There has been a tremendous upheaval in our understanding of what constitutes our universe and, to a certain extent, our place as embodied beings within it.
One current and intriguing problem is precisely how to account for evolution—specifically the intrinsic connectedness between those structures of physical systems which are amenable to description in terms of reversible processes (formalized in classical mechanics) and those structures of biological, especially sentient systems (such as human beings) which seem to be constituted by relatively irreversible encodements of greater and greater degrees of negentropy—so that certain high-order emergent phenomena such as scientific discovery, new paradigms, and cultural-aesthetic achievements are not only possible but inevitable.
Man was seen as a connected facet of an infinite universe—yet not just as some sort of isolated animate stuff in an otherwise relatively insensate environment, but as a rather special facet embodying a participatory dynamics poorly termed “mind.”

___

▶ _Task to complete_: Reproduce the passage on our place in the universe from "One current and" up to and including "possible but inevitable.", substituting "Newtonian physics" for "classical mechanics".

___

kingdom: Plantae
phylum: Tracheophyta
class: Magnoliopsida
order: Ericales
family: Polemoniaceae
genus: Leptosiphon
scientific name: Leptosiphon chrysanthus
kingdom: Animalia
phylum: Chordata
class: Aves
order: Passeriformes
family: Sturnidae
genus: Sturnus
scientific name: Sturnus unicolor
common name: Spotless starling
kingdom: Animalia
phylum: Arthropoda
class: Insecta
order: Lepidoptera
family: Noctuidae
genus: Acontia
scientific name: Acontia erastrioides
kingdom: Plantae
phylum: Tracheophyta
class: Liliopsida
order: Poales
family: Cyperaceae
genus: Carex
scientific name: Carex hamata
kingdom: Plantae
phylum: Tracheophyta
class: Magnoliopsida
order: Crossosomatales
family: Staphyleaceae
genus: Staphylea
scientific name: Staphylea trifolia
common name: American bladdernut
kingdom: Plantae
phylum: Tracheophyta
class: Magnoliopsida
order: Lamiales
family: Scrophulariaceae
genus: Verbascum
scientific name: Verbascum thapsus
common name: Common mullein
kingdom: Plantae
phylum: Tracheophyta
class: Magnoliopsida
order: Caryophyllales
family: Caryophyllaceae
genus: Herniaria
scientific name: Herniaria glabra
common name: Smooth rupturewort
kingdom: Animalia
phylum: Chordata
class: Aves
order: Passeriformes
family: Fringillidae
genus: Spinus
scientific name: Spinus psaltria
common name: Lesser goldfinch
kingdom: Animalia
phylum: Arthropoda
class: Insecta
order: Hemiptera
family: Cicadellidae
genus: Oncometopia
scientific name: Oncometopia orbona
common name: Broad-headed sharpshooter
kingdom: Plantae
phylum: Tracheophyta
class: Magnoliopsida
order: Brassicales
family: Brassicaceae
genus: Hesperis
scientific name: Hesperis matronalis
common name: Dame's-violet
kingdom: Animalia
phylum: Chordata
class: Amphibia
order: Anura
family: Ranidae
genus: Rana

___

▶ _Result for this task_:
One current and intriguing problem is precisely how to account for evolution—specifically the intrinsic connectedness between those structures of physical systems which are amenable to description in terms of reversible processes (formalized in Newtonian physics) and those structures of biological, especially sentient systems (such as human beings) which seem to be constituted by relatively irreversible encodements of greater and greater degrees of negentropy—so that certain high-order emergent phenomena such as scientific discovery, new paradigms, and cultural-aesthetic achievements are not only possible but inevitable.